Here’s what my colleague at The Nation Justin Taylor tells me, re the much-ballyhooed youth vote: The consensus now seems to be that the youth vote spiked upward about 9 percent, a considerable lift from one election to another. But voter turnout as a whole went up by about the same proportion, so while youth did get more involved, they did not get more involved than anyone else. “With regard to John Kerry and the youth vote,” Justin advises me, “there is good reason to believe that while the young were probably more likely to go blue this time, there is a rapidly expanding Republican Youth faction that likely voted in more consistent–if not larger–numbers than the Kerry crowd. Forget business school blue-bloods, and think of those order-by-phone ads you see for Christian-rock double albums on cable channels–all those dead-eyed white kids with the slow sway and the vague smiles; these are the wing nuts of the next generation, and they are largely of age or coming of age to make their vote felt.”
The months will pass and then, most hideous of hideous thoughts, we’ll have to put up with three solid years of talk about Hillary Clinton. With her in the White House and Bill at the UN, there’ll be nowhere left to run.
Those who argued that Bush’s re-election would, by and large, do more to sap the American Empire already detect pleasing omens of enhanced discord among the allies. Out goes the oiler of troubled waters, Colin Powell. In comes fractious Condoleezza. Would you really have preferred Holbrooke, shuttling between Paris, Bonn and Madrid amid relieved shouts that here, after four dark years, was a man who respected Euro-feelings?

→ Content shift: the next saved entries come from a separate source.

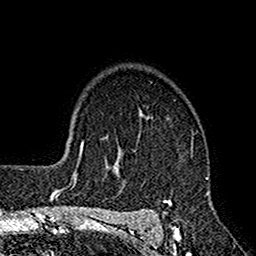
Breast MRI (dynamic contrast-enhanced), one axial slice. Slice 119 of 160 in the series (ordered by position). Cropped to one breast. Dynamic contrast-enhanced series, time point 2 of 7 at this slice position (early post-contrast). 1.5 T. TE 2.7 ms, TR 4.9 ms. 256 × 256 image matrix, field of view 155 × 155 mm. Female patient.
Outlined on this slice (semi-automatically segmented with operator editing):
- enhancing-tissue mask used for the functional tumour volume (all voxels passing the contrast-enhancement thresholds inside the analysis volume; usually the tumour): bounding box <117,112,213,220> (left, top, right, bottom; pixels)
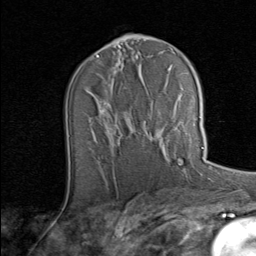
Breast MRI (dynamic contrast-enhanced), one axial slice. Position 43 of 80 along the scan axis. Cropped to one breast. Dynamic contrast-enhanced series, time point 2 of 8 at this slice position (early post-contrast). 1.5 T. TE 1.7 ms, TR 4.5 ms. 2 mm slice thickness. 256 × 256 image matrix, field of view 180 × 180 mm. Female patient.
Outlined on this slice (semi-automatic segmentation, software-assisted and operator-edited):
- enhancing-tissue mask used for the functional tumour volume (all voxels passing the contrast-enhancement thresholds inside the analysis volume; usually the tumour): box from (x=148, y=116) to (x=202, y=149) px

And talking of the euro, down down down goes the US dollar against all the major world currencies. Soon we’ll be getting news footage of US tourists pushing airport trolleys piled high with worthless greenbacks along the rue St-Honoré and into the Ritz to settle their bills before camping out under the bridges. In the past two years the US dollar has declined 52 percent against the euro, which many people used to think had about the same substantive brawn as a UN blue helmet.
Here’s a sign of how bad things are. Speaking honestly, can you remember the name of the Treasury Secretary? Aha! It’s…John Snow. Now, in the old days everyone knew the name of the Treasury Secretary, the guy who protected the money and strutted the ramparts of Fort Knox. Not anymore. These days he’s a harrowed mendicant who spends most of his day on the line to Beijing, imploring the Chinese not to join up with the Japanese in ditching the dollar as a global unit of account, heeding Jude Wanniski’s thought that they could join up to fix the yuan and yen to gold in an Asian Bretton Woods.
The neocons? They’re holding on, probably aware that if they quit government they’ll live like hunted things, fleeing lawsuits down the years. They’ll cling on and then hope Bush will pardon them on his way out of Dodge in 2008, same as his dad did Weinberger and his CIA buddies.
Falluja has now supposedly been “won.” For how long? Sometimes the parallels drawn between Iraq and Vietnam have seemed a bit theatrical. Not anymore. No hearts and minds have been won in Falluja any more than they were won in the Vietnamese countryside around My Lai. The city has been destroyed in order to save it for democracy. The language of the US military commanders, and of the journalists who relay their press releases, echoes with eerie and horrible fidelity those press releases from US military HQ in Saigon thirty-five years ago. LBJ handed the quagmire on to Nixon. It’s Bush’s poisoned chalice, bestowed by his first to his second term, the cup he’ll be hoisting on Inauguration Day.